Approved Retirement Fund (ARF/AMRF)
An Approved Retirement Fund (ARF) is a post retirement contract. On retirement from a pension contract and following withdrawal of any tax efficient lump sum, the balance pension funds can be invested in an ARF. This is subject to first having satisfied a requirement for a guaranteed minimum pension income for life of €12,700 p.a. or having invested the first €63,500 in an AMRF). The ARF was originally only accessible to individuals retiring from personal pension contracts or company directors (5%). This option is now also available to individuals retiring from employer sponsored defined contribution pension schemes, if permitted by the Trust Deed and Rules. This allows many individuals the opportunity to retain their retirement fund for either passing on to their spouse, the next generation or for purchase of an annuity at a later date. It also gives an individual control of their investment decisions.
Who can invest in an ARF?
The NRFM Self-Invested ARF is an option available to:-
- Existing holders of either self-invested ARF’s or ARF’s with insurance companies.
- Holders of vested PRSA’s
- Personal Pension holders
- PRSA policy holders
- AVC policy holders
- Employer sponsored Defined Contribution pension schemes
- SSAPS, subject to certain conditions
- Transfers from DB wind ups, subject to certain conditions
Investment growth generated by ARF and AMRF investments is exempt from income tax and capital gains tax in certain jurisdictions.
Investment choice, control and flexibility
The NRFM Self-Invested ARF offers the holder the opportunity to manage their retirement funds without the investment restrictions usually found with traditional life assurance products. The self-invested ARF is designed for individuals that are comfortable with making their own investment decisions and have a clear understanding of investment risk.
As with all our self-invested products, funds can be spread between a wide range of allowable investments including:
- Direct share dealing facilities through a nominee stock broking account/online platform
- Direct property and syndicated investments
- Bank deposit accounts
- Structured products such as tracker bonds
- Institutional funds including many leading external investment managers
- A variety of collective investment schemes including unit trust arrangements
Unlike a life assurance company, we hold the ARF assets in trust on behalf of the ARF investor. This means that clients’ assets are not held on NRFM’s balance sheet. All accounts are individually designated in the clients name and the client is a co signatory on their investments and individual bank accounts.
Existing pension assets can be transferred in specie to a NRFM Self-Invested ARF. For example, property held in any existing Small Self-Administered Pension Scheme (SSAPS) can be transferred into an ARF. This allows the ARF holder to retain any direct property as a retirement fund asset and have the rental income as a pension.
ARF investments where holders are over age 60 for the full year of assessment, are currently subject to imputed distribution requirements of 4%,5% or 6% annually depending on the size of the retirement fund.

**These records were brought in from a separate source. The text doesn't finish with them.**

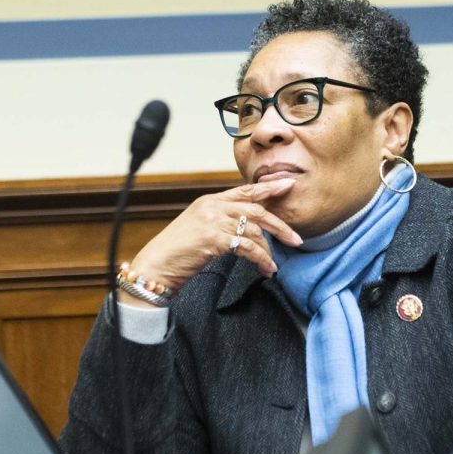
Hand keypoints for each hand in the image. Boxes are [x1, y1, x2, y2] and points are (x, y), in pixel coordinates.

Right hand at [127, 178, 301, 300]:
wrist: (156, 266)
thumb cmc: (177, 253)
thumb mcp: (199, 230)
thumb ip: (220, 222)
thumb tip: (247, 229)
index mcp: (209, 201)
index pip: (244, 191)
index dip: (268, 188)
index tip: (287, 184)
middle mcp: (212, 206)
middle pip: (256, 209)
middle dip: (279, 224)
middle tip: (296, 238)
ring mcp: (212, 221)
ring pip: (254, 230)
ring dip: (268, 250)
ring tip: (273, 264)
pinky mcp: (213, 238)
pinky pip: (247, 247)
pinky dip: (261, 259)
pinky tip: (266, 269)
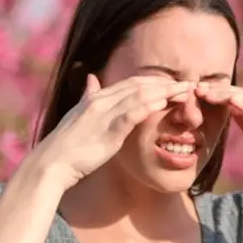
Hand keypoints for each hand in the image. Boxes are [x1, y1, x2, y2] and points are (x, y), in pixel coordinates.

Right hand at [29, 74, 190, 188]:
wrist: (52, 164)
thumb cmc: (67, 144)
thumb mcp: (79, 115)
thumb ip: (88, 96)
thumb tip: (91, 78)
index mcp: (98, 98)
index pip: (132, 83)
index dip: (155, 81)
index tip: (176, 83)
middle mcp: (101, 101)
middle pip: (140, 85)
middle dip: (166, 84)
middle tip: (190, 84)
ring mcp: (104, 114)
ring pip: (139, 96)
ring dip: (164, 92)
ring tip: (185, 91)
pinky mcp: (107, 131)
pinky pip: (130, 115)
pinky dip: (147, 106)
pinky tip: (163, 103)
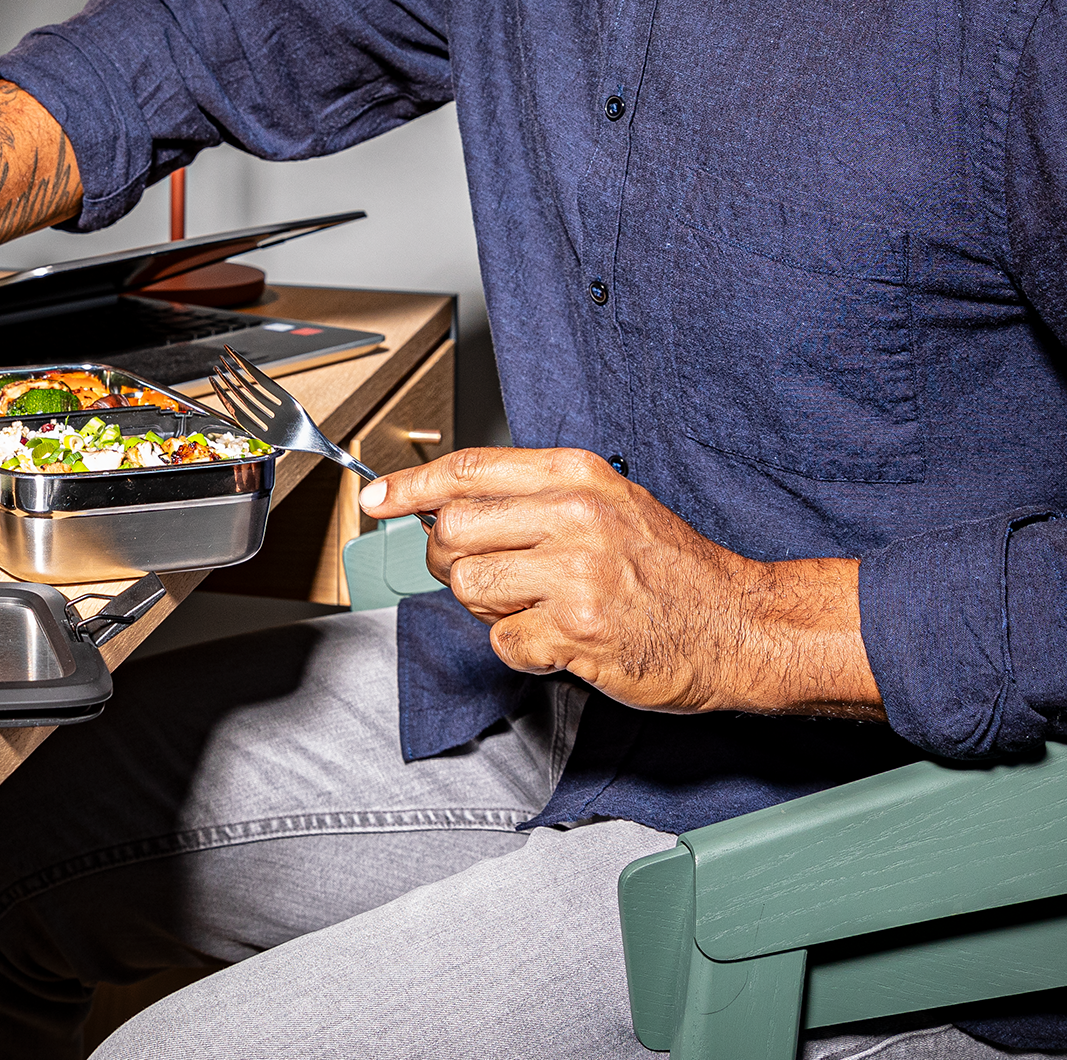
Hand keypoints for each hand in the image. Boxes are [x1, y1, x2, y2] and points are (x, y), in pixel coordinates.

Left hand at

AMRFs are not subject to these rules. Capital held in an AMRF is not accessible until the holder reaches age 75, however, any investment growth may be withdrawn.
Competitive and transparent charges
With the imputed distribution requirement on ARFs, keeping management costs down can be as important for safeguarding capital preservation as choosing the right investment strategy.
The NRFM ARF and AMRF are very cost effective for administering retirement funds. There is a single set up cost to the individual and then a simple Annual Management Charge (AMC) which is calculated by applying a percentage based on the entire funds.
100% of ARF funds are invested. This also means we don’t tie clients to any ‘locked in period’ or subject ARF holders to any encashment charges if the client decides to withdraw all their funds (as a taxable income) purchase an annuity or move their ARF to another product provider.